Many people swear by starting the morning with a meditation or breathwork to get into the right mindset for the day. And that's great! But you may want to revisit yours in the summer months to make sure it's not doing more harm than good. "Try to stay away from fast pranayama breathing, and do deep box breathing or root chakra meditations instead," cautions Paige Bourassa, MSTOM, L.Ac., RHN, an NYC-based acupuncturist who also has training in ayurveda.

Nachman and ayurvedic specialist Viji Natarajan recommend a breath called Sheetali or Sitali instead. Simply curl your tongue so it's in the shape of a straw, inhale through the mouth, and exhale through the nose, repeating the cycle eight to 10 times, to lower your body's temperature before or during a commute. "Sitali, literally means cooling," says Natarajan. "It has been shown to reduce fevers, fatigue, and stress in the body as well as increase moisture and calm both hunger and thirst." Other slow, cooling practices for the morning include yin yoga and stepping out onto the ground barefoot.


4. Make coconut oil your new best friend.
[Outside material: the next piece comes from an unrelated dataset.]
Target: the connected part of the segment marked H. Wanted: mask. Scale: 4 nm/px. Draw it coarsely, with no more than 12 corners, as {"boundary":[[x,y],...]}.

Many of the experts I spoke to suggested doing self-massages with coconut oil before or after a morning shower. Traditionally known as abhyanga, self-massage can help nourish the body and soothe inflammation and redness. Once you're done with yours, Natarajan recommends topping off the skin with a drop of sandalwood oil. "Sandalwood essential oil has the properties of being cooling and reducing heat in both the mind and body. In fact, sandalwood paste is often put on one's forehead in India!" she says.

5. Don't blast the AC. 

Contrary to popular belief, air-conditioning units might not be the summertime saviors we once thought they were. "Our bodies are meant to adapt to the climates we are in. Going from 90-degree weather to 60-degree confuses the body, making it less efficient at its job," says Rose. Instead, she recommends using a fan to cool off when possible.
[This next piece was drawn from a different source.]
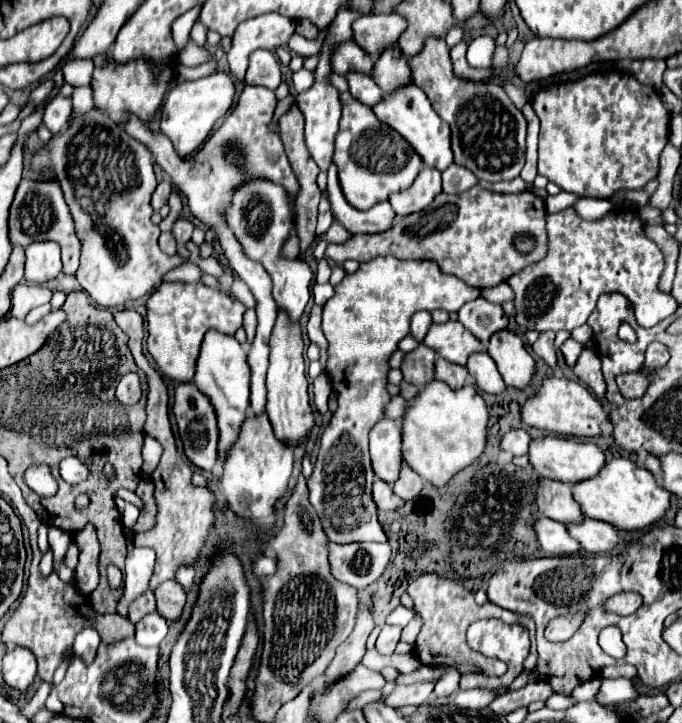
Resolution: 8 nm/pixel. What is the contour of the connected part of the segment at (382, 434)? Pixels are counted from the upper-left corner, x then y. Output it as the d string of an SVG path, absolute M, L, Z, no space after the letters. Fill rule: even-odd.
M380 419L370 431L370 457L372 469L378 479L394 483L400 471L400 427L390 419Z

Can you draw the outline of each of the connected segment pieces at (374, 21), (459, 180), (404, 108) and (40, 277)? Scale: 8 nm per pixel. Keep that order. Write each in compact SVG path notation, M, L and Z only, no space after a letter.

6. Reconsider your diet staples.

Shrankhla Holecek, MBA, founder of Uma ayurvedic oils, says that hot, spicy, and pungent foods have no place in a summertime diet. Instead, she reaches for sweet, juicy, water-rich fruits like pineapple and watermelon. Ajmera also uses cooling seeds like fennel, cumin, and mango powder (also known as amchur powder) in the summertime to replace intense, heat-trapping flavors like black pepper, ginger, and garlic. Bourassa tops off the list of cooling foods with ingredients like leafy greens, cilantro, mint, and dill.